There was a PBY-5A Catalina parked at MYF, where my mom worked (at Gibbs’ Flying Service) when I was a kid. I always wanted to fly in one. Then, when Jacques Cousteau had one, I wanted to own one. The only problem is that it weighs a bit more than 12,500 pounds, so it needs a copilot. Ditto an R-4D/C-47/DC-3. (Oh, yeah; and they’re hella expensive.)

But there’s that billion-dollar lottery prize, so…

I forgot to post this yesterday. A 1975 Cessna 150M ditched in Seattle. The pilot is OK.

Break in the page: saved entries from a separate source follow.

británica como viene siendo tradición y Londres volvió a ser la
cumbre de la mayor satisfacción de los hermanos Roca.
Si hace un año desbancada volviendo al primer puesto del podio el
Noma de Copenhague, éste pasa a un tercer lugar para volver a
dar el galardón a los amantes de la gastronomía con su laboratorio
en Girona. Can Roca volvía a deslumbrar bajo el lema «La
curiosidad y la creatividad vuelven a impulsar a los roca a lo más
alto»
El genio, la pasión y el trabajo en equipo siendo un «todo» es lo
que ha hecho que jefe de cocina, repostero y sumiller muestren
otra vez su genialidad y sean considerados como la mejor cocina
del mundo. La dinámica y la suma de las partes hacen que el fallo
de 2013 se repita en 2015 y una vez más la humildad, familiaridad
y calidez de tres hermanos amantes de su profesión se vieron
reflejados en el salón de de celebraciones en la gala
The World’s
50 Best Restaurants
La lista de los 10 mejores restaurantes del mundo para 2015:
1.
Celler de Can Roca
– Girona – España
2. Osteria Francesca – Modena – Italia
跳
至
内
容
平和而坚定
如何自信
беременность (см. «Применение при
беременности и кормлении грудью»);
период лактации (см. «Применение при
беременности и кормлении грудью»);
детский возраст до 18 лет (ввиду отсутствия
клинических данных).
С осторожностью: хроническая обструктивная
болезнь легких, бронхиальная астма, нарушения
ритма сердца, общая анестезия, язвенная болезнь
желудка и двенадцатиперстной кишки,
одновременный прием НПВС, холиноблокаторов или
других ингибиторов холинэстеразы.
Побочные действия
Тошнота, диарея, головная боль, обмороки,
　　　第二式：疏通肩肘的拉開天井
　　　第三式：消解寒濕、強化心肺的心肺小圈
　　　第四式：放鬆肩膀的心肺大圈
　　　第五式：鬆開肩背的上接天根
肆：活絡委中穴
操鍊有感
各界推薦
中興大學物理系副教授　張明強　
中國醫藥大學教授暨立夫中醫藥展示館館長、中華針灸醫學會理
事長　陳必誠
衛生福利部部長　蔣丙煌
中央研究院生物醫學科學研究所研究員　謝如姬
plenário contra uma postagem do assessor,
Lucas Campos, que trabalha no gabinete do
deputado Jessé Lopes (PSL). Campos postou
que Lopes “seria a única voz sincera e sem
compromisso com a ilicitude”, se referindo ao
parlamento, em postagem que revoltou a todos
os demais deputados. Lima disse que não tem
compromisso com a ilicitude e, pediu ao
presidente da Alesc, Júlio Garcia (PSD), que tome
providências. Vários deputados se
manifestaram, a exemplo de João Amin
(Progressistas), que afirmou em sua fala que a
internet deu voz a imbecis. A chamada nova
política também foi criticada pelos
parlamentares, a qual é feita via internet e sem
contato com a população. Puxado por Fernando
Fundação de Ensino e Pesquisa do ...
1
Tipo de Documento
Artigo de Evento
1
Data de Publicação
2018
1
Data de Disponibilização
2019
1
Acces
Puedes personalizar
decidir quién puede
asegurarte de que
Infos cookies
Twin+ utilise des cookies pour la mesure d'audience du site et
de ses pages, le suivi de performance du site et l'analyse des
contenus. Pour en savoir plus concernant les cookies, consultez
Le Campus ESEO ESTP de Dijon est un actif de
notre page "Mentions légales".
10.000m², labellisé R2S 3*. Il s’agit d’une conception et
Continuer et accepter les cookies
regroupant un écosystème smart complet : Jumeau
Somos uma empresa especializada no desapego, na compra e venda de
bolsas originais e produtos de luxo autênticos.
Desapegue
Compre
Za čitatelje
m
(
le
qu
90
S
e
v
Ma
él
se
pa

I see from an article posted last night that the aircraft has been recovered.

Something I noticed yesterday.

That’s a lot of black on the underside of the fuselage. I’m wondering if he blew an oil line.

The original ones had a dedicated/remote engineer’s station in the middle of the plane. It was one of the first if not THE first to do so. They had a light panel that they used to communicate between pilot and engineer.

I wonder how they modified them to do away with that station.

Does a 150 have an oil cooler? Can’t think of any external lines. maybe they blew a jug and threw oil out the vent.

I don’t see one. You are probably right.

https://www.continental.aero/engines/200.aspx

Interesting. That plane was owned by a club I almost joined twice. Once right before Sept 11, 2001, and once right as the housing bubble burst in 2008. Note to all: short the whole market if you hear about me flying again.

Not mentioned in this example: me almost joining a local club in 2019.

Gibbs Flying Service and Montgomery Field (MYF)… Boy, does that bring back memories. A friend took me for my first little airplane ride there. Cessna 150. We flew MYF to Santa Monica (SMO) and back. Hooked me for life… Got my private license within a year.

Are registration numbers in the U.S. assigned sequentially? The one taken out of the water at Alki is within 150 (ironically) of the plane I did my first solo in.